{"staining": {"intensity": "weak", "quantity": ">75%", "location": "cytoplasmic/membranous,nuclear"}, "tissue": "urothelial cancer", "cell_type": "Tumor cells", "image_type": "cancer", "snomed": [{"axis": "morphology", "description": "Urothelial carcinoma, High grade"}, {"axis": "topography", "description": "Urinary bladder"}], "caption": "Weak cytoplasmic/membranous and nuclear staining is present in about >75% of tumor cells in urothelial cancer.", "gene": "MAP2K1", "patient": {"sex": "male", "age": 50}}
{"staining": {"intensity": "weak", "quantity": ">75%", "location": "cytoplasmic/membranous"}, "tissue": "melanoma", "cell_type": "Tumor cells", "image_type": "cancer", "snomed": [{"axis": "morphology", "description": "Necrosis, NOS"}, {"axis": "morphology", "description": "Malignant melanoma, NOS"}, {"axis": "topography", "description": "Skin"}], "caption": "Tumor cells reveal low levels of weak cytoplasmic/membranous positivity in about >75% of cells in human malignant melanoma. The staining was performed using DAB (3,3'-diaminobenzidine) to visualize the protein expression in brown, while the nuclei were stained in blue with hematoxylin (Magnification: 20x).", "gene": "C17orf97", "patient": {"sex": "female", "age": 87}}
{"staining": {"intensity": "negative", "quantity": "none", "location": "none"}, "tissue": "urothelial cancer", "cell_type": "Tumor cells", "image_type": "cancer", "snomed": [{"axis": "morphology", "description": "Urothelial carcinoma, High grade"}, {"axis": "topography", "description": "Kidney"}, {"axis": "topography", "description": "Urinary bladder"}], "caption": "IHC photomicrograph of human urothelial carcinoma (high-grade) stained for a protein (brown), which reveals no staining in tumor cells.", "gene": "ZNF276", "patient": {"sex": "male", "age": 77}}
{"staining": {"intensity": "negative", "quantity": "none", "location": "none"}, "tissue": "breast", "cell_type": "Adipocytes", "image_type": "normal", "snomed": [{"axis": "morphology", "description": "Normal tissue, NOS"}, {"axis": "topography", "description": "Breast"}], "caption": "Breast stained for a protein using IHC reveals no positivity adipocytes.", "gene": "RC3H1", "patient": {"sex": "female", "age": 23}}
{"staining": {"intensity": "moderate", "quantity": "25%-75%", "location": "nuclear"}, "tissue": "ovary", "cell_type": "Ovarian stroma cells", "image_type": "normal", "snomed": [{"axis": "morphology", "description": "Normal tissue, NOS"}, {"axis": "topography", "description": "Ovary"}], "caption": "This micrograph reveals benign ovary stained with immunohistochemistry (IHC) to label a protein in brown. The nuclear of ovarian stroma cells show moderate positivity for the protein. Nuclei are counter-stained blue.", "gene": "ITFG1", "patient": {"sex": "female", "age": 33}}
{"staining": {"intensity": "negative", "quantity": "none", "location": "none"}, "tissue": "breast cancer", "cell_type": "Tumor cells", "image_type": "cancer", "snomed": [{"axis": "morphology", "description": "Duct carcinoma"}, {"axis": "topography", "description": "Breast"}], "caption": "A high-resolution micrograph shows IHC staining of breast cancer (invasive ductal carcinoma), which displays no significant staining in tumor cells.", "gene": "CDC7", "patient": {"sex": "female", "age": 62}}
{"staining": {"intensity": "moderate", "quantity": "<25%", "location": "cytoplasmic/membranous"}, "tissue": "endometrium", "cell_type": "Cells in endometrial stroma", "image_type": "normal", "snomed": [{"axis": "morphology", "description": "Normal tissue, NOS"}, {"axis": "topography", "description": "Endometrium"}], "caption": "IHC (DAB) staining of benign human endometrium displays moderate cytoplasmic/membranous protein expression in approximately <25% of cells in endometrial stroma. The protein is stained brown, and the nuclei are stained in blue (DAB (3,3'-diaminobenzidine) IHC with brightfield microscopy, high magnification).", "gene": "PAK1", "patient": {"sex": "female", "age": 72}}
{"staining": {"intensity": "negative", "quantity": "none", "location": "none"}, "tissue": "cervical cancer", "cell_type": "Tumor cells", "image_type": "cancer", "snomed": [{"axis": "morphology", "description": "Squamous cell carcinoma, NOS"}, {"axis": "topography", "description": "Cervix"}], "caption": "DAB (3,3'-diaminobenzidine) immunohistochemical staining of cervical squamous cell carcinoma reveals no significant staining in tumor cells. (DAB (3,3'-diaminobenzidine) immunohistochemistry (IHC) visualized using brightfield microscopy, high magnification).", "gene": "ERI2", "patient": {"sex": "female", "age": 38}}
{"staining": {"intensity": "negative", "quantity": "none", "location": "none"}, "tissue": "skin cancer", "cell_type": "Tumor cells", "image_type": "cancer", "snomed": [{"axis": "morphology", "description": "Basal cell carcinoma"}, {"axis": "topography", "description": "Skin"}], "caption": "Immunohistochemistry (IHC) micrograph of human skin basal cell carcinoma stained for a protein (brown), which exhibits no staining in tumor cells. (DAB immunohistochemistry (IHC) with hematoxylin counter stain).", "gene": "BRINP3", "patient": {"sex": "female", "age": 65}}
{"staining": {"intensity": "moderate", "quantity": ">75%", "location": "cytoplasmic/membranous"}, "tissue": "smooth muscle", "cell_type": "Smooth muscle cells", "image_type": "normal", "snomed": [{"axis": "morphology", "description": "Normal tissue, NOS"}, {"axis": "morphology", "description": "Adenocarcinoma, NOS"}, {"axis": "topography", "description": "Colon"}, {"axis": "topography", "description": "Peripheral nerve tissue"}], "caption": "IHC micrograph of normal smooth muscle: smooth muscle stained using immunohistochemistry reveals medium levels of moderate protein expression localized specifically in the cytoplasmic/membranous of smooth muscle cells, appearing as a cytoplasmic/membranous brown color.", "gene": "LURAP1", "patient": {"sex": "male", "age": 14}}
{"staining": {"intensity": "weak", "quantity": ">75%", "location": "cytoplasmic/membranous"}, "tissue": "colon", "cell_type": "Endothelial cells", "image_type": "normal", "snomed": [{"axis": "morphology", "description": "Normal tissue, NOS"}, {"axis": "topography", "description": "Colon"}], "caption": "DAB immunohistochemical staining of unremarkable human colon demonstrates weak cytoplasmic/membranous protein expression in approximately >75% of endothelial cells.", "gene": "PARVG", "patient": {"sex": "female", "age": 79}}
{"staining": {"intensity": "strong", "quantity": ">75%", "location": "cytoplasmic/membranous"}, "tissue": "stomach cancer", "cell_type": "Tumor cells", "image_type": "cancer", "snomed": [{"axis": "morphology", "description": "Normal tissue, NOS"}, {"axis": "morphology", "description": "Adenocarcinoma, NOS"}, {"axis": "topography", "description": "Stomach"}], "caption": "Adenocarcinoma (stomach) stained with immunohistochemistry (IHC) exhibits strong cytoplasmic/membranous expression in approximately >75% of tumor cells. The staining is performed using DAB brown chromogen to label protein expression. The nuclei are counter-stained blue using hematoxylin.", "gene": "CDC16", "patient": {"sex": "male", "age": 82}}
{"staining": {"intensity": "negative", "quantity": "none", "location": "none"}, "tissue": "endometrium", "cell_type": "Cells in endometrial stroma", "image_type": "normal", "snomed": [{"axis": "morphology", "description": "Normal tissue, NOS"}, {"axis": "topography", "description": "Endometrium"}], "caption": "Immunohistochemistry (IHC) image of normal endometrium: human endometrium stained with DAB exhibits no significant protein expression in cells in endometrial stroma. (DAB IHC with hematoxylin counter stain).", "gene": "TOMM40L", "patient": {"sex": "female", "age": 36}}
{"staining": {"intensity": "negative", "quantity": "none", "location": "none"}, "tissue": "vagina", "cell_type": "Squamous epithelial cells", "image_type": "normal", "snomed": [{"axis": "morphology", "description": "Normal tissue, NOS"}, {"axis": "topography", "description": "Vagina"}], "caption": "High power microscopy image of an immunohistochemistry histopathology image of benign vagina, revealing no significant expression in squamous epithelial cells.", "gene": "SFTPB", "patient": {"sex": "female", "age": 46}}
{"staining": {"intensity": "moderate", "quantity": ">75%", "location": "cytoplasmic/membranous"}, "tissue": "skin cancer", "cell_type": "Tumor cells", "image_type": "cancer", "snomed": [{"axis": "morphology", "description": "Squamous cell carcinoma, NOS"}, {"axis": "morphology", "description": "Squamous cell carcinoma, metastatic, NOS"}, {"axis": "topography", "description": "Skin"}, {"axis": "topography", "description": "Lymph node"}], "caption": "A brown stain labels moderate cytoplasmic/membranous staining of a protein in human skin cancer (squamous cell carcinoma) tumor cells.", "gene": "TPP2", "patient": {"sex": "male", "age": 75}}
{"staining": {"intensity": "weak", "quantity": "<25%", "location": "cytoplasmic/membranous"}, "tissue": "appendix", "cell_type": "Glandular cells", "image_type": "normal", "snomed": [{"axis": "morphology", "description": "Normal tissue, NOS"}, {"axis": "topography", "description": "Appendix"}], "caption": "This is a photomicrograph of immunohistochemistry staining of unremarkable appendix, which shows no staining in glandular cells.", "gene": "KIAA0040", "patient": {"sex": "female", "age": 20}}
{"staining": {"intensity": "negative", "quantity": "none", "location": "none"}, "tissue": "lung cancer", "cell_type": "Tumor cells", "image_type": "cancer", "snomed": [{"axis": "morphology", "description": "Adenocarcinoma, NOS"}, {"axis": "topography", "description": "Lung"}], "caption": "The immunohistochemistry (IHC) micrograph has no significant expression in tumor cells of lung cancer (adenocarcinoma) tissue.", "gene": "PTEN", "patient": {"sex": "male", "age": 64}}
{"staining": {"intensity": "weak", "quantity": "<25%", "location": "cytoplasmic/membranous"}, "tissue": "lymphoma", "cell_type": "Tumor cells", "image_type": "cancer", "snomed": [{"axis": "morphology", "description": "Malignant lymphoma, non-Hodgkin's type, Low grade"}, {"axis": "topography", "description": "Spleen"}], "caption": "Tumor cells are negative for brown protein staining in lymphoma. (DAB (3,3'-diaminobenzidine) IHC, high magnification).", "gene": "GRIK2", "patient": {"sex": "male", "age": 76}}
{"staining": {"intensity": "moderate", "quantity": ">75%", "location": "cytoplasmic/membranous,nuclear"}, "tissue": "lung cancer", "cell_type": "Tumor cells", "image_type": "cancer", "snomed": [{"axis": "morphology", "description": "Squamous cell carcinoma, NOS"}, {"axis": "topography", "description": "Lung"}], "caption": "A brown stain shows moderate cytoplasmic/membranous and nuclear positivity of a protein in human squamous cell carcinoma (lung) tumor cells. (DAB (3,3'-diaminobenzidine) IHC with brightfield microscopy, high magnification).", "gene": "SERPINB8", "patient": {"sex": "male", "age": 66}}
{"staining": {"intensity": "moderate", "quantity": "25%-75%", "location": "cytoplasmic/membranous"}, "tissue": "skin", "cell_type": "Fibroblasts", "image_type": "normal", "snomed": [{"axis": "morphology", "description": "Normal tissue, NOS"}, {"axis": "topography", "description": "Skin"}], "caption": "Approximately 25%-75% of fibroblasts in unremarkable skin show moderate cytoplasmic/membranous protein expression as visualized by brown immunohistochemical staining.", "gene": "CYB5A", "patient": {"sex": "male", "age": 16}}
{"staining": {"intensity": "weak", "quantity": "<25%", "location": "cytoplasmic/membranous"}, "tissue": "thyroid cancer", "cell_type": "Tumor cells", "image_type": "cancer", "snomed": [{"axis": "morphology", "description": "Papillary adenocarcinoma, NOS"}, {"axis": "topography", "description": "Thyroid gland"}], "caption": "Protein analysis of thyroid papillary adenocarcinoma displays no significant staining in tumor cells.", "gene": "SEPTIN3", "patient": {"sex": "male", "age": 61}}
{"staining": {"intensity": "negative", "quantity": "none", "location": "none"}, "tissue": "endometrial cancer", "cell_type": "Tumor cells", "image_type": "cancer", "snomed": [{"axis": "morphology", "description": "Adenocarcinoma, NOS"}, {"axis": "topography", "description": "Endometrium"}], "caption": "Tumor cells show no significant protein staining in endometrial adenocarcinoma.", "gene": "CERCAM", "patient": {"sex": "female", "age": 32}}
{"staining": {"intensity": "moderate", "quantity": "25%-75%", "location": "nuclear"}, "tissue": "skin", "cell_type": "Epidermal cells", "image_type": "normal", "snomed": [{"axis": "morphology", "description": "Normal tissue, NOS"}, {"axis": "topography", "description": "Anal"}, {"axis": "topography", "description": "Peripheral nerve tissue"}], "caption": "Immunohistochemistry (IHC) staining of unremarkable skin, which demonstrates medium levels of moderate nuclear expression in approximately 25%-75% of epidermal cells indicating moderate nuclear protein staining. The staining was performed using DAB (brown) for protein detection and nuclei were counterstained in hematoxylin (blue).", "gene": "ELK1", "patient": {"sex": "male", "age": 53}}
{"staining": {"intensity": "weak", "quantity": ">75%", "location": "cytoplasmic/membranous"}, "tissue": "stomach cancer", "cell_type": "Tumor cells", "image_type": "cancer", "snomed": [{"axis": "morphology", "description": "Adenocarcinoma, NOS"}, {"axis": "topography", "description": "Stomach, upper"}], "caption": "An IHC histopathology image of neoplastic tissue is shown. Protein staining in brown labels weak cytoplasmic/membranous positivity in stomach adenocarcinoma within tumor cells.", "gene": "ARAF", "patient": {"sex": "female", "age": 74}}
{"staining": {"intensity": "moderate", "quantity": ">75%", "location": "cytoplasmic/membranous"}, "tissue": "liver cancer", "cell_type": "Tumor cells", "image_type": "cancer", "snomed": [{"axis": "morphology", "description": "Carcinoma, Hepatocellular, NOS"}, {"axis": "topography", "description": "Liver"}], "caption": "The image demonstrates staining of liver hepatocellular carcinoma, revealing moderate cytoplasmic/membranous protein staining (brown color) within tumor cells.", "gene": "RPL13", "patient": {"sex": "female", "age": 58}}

» What you have to do
In the listing, how many lines have the word "within"? Write only that number.

» Result
2